== ПРЕДЛОЖЕННЫЙ ОТРЫВОК ==

Естественно, мне не нравится стоять в стороне. Я часто испытываю искушение сдаться. Несколько слов, и они примут меня в свой круг. И мне станет проще жить. Но это будет своего рода капитуляция. Я им чужой, я остаюсь пораженцем. Но я должен быть осторожен и не превратить свою позицию в вопрос морального превосходства; может быть, все дело в характере одиночки. Я никогда полностью не чувствовал себя своим ни в одном обществе. На днях я брал в библиотеке книгу по английской грамматике, и Дёниц многозначительно заметил:
— Полагаю, вы хотите получить работу в секретной службе.

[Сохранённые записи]

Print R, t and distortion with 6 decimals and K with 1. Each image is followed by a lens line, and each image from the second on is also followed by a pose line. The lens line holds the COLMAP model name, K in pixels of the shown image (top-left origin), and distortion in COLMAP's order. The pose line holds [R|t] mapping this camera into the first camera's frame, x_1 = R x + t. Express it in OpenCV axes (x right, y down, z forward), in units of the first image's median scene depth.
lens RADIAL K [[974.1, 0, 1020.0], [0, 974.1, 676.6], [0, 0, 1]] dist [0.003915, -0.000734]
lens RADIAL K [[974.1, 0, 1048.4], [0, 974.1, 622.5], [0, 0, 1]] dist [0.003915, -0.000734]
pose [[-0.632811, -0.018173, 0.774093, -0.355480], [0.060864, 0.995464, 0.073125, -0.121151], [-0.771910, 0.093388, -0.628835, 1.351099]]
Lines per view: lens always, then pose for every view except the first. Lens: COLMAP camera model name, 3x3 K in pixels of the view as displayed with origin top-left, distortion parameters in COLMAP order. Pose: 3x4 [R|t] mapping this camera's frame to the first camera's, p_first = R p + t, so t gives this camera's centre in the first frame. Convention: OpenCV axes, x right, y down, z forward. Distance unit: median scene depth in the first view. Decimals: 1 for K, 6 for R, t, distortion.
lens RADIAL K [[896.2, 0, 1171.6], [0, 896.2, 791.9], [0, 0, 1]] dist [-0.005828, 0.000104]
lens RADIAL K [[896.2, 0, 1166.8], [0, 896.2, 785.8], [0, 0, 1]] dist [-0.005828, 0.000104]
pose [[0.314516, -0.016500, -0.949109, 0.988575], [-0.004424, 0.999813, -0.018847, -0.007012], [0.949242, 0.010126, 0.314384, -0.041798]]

== ЧТО СДЕЛАТЬ ==
**A.** Ответьте на вопросы по отрывку об одиночестве:
(i) Какую книгу рассказчик брал в библиотеке?
(ii) Что, по словам рассказчика, произойдёт после нескольких его слов?
(iii) Что предположил Дёниц?
**B.** Выпишите дословно часть отрывка об одиночестве, начиная со слов «Естественно, мне не» и далее вплоть до слов «в секретной службе.».
**C.** Продолжите отрывок об одиночестве с того места, на котором он заканчивается.
Данные представляют собой отдельный материал, к отрывку они не относятся.

== ОТВЕТЫ ПО ЗАДАНИЯМ ==
**A.**
(i) Книгу по английской грамматике.
(ii) Они примут рассказчика в свой круг.
(iii) Что рассказчик хочет получить работу в секретной службе.

**B.**
Естественно, мне не нравится стоять в стороне. Я часто испытываю искушение сдаться. Несколько слов, и они примут меня в свой круг. И мне станет проще жить. Но это будет своего рода капитуляция. Я им чужой, я остаюсь пораженцем. Но я должен быть осторожен и не превратить свою позицию в вопрос морального превосходства; может быть, все дело в характере одиночки. Я никогда полностью не чувствовал себя своим ни в одном обществе. На днях я брал в библиотеке книгу по английской грамматике, и Дёниц многозначительно заметил:
— Полагаю, вы хотите получить работу в секретной службе.

**C.**
Когда Функ не лежит в постели, он по несколько часов гуляет с Ширахом по саду. На днях американский охранник Фелнер назвал их «парочкой злых духов». Но сейчас Функ большую часть времени проводит в постели. Сегодня приезжал врач, потому что Функу предположительно грозит уремия, и он едва не потерял сознание. Дёниц называет это «попыткой к бегству». Редер тоже завидует Функу, которого могут положить в больницу. Сегодня, проходя мимо камеры, он придумал каламбур: «Похоже, он еще Функционирует».
Мне будет очень не хватать Нейрата. Но Редер и Функ тоже больны. По ним я скучать не буду. Хотя в этом случае нас останется всего четверо, а когда через два года кончится срок Дёница, здесь останутся только Ширах, Гесс и я. Не очень приятная перспектива.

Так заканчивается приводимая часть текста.